After the withdrawal of Germans from Greece, the National Unity government headed by Prime Minister C. Papandreou was settled in Athens. King George II returned to Greece after the referendum in 1946, but died soon (April 1, 1947) and was succeeded by his brother Paul A. Meanwhile it had been signed the peace treaty with Italy, according to which the Dodecanese united with Greece.

Between 1946-1949 the country was torn by civil war. In 1952 the country joined the North Atlantic Treaty Organisation (NATO), the military arm of which withdrawn after the conquest of Cyprus by the Turkish Attila in 1974, but in order to be accepted again in 1979. In 1964 King Paul I died and throne was succeeded by his son Constantine II. On April 21, 1967 up to 1974 was established in the country a dictatorship, which King Constantine attempted to overthrow (12/13/1967), but failed and left for Rome.

In 1974 the dictatorship was overthrown and formed a National Unity government of Mr.
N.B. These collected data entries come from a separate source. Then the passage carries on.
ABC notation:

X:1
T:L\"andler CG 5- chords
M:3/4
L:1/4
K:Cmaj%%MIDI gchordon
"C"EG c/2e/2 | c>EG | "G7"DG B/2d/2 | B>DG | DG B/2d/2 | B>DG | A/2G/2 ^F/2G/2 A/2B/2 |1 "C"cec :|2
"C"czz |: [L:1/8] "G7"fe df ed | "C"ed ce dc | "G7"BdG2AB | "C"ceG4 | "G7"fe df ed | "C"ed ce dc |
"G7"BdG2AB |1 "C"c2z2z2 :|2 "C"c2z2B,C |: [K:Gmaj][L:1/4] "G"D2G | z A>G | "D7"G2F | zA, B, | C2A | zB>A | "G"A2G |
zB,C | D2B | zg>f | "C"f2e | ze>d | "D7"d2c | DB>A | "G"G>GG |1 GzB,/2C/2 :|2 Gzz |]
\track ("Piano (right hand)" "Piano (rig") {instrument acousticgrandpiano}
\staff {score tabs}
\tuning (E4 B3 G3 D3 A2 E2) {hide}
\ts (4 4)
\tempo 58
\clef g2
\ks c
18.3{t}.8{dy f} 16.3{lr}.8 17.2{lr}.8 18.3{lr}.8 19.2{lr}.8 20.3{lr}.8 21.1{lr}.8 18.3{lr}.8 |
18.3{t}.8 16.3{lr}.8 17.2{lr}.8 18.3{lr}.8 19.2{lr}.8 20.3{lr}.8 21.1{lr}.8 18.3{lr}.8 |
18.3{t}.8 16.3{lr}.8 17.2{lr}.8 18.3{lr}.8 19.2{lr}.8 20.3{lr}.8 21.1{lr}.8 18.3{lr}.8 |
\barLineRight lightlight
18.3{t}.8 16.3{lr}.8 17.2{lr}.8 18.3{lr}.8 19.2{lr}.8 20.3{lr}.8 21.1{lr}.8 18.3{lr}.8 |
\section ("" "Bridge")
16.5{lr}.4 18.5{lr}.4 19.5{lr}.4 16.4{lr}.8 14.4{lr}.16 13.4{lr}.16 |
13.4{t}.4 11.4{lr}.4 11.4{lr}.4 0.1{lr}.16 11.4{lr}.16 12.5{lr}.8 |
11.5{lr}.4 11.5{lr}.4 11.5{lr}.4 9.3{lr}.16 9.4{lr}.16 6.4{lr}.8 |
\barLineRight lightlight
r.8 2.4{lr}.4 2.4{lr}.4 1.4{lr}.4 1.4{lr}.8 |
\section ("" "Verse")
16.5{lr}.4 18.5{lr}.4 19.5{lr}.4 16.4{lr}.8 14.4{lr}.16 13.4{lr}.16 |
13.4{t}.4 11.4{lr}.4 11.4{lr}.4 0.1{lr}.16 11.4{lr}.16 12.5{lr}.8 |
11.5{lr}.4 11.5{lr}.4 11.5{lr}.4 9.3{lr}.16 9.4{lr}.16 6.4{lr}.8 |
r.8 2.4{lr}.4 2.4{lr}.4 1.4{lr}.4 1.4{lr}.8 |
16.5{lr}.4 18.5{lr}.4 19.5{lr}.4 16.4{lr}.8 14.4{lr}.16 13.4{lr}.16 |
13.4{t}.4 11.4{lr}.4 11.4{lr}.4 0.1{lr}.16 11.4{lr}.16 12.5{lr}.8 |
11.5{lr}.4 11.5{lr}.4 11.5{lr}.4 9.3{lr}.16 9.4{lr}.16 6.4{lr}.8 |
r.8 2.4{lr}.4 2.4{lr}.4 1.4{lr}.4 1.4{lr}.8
Karamanlis, who after the elections in November 1974 formed his own government majority. On (8/12/74), the kingdom was abolished and president of the republic temporarily took over M. Stassinopoulos.

In 1979 the country joins the European Economic Union (EEC). In the elections of 1981, PASOK  became the first party, under the leadership of Mr. Andreas Papandreou, who by a majority of 48% formed government. After the defeat of PASOK in the elections of June 1989, N. Dimokratia won the elections without forming government. In November 1989, Mr. X. Zolotas formed a National Unity government. After the new elections of April 1990 N. Dimokratia, finally formed government with Prime Minister Mr. Constantine Mitsotakis.

In 1993 A. Papandreou was elected prime minister again. Konstantinos Simitis succeeded A. Papandreou as prime minister in January 1996 and in the leadership of the party in July 1996. In the elections of 22 September 1996, PASOK won again.